In fact, too many might flow in, putting upward pressure on the US dollar. By and large, that’s what we’ve seen. US stocks have outperformed, US yields have been higher than elsewhere, and the US dollar has risen. In some senses, it would appear to be a perfectly good, or “equilibrium” position: the US gets the capital it needs to be exceptional, and the rest of the world benefits from both the earnings investors make on US assets and the help to trade that comes from a weaker domestic currency against the dollar. But in fact, it might be anything but an equilibrium situation because the US has borrowed too much and the US dollar has risen too far.
>> Factors drive the US dollar
If, for whatever reason, this exceptionalism wanes, the US dollar could find itself in a very vulnerable position.

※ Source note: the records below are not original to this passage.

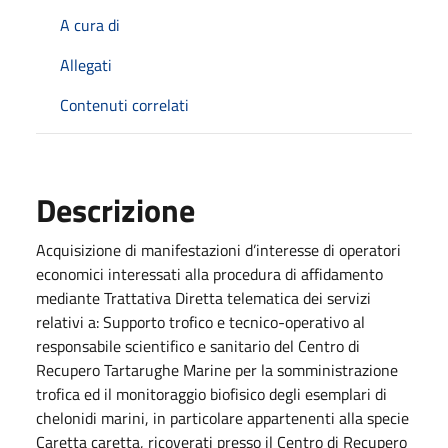
A cura di
Allegati
Contenuti correlati
Descrizione
Acquisizione di manifestazioni d’interesse di operatori
economici interessati alla procedura di affidamento
mediante Trattativa Diretta telematica dei servizi
relativi a: Supporto trofico e tecnico-operativo al
responsabile scientifico e sanitario del Centro di
Recupero Tartarughe Marine per la somministrazione
trofica ed il monitoraggio biofisico degli esemplari di
chelonidi marini, in particolare appartenenti alla specie
Caretta caretta, ricoverati presso il Centro di Recupero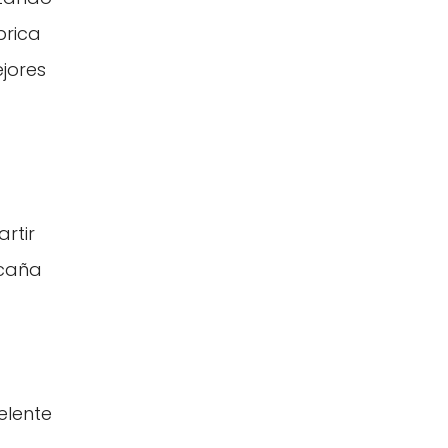
brica
ejores
rtir
 caña
elente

One reason for this vulnerability will be because expectations concerning Fed policy will flip back in favour of much more aggressive rate cuts than those presently priced into the curve. But it also runs much deeper than this. One reason we say this is because the US seems to have been busy cutting off these sources of inward investment. Whether that be from imposing tariffs on China, or blocking countries from using dollar-based payment systems and freezing reserves, such as Russia.
Steve Barrow, Head of the Standard Bank G10 Strategy, said another issue is that the bulk of the deterioration in US net savings is coming from the public sector, not firms and households. The problem here is that the government is finding it hard, if not impossible, to reverse this process, which is why there’s concern that the US could eventually end up in a debt crisis. If the dissaving was in the private sector, there would be a better chance of correction if the dissaving became excessive. Yet another issue is that US exceptionalism could push the US dollar to untenable levels, eventually making US assets too expensive for even the most bullish overseas investor. And if this does not turn the US dollar around “naturally”, central banks may have to try to do the job with intervention, as some, such as the BoJ have done.
“Don’t get us wrong. We are not saying that the US dollar is on the edge of a huge precipice because US exceptionalism is about to end, or that central banks are about to act together to try to bring the US dollar down. All we are pointing out is that there’s a lot invested in the base case scenario of US exceptionalism, Fed delay and US dollar strength. And yes, as we said at the start, this scenario can produce a modest rise in the US dollar. But the risk of a really big move lies on the other side if perceptions develop that the US is not so exceptional, the Fed needs to cut fast, and that the US dollar is badly priced for this alternative scenario”, said Steve Barrow.